-- start RECORDS SHOWN --

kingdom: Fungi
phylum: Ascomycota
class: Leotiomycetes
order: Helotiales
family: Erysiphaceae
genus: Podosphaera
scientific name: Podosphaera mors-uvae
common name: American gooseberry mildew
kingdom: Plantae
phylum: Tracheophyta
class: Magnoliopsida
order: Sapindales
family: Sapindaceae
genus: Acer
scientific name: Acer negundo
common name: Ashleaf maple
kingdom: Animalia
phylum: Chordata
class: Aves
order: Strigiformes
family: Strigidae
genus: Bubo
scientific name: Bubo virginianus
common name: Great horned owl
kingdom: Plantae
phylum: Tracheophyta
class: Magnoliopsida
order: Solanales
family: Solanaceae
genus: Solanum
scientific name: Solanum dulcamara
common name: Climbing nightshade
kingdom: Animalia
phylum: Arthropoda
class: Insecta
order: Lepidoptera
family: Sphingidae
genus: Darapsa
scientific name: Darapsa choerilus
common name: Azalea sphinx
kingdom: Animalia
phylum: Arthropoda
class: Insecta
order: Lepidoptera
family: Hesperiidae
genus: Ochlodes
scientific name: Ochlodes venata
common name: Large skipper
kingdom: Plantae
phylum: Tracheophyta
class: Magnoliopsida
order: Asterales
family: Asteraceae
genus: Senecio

-- end RECORDS SHOWN --

> _STATED PROBLEM_:
Copy every line of the entries above word for word, keeping them in the same order.

> _FINAL RESULT_:
kingdom: Fungi
phylum: Ascomycota
class: Leotiomycetes
order: Helotiales
family: Erysiphaceae
genus: Podosphaera
scientific name: Podosphaera mors-uvae
common name: American gooseberry mildew
kingdom: Plantae
phylum: Tracheophyta
class: Magnoliopsida
order: Sapindales
family: Sapindaceae
genus: Acer
scientific name: Acer negundo
common name: Ashleaf maple
kingdom: Animalia
phylum: Chordata
class: Aves
order: Strigiformes
family: Strigidae
genus: Bubo
scientific name: Bubo virginianus
common name: Great horned owl
kingdom: Plantae
phylum: Tracheophyta
class: Magnoliopsida
order: Solanales
family: Solanaceae
genus: Solanum
scientific name: Solanum dulcamara
common name: Climbing nightshade
kingdom: Animalia
phylum: Arthropoda
class: Insecta
order: Lepidoptera
family: Sphingidae
genus: Darapsa
scientific name: Darapsa choerilus
common name: Azalea sphinx
kingdom: Animalia
phylum: Arthropoda
class: Insecta
order: Lepidoptera
family: Hesperiidae
genus: Ochlodes
scientific name: Ochlodes venata
common name: Large skipper
kingdom: Plantae
phylum: Tracheophyta
class: Magnoliopsida
order: Asterales
family: Asteraceae
genus: Senecio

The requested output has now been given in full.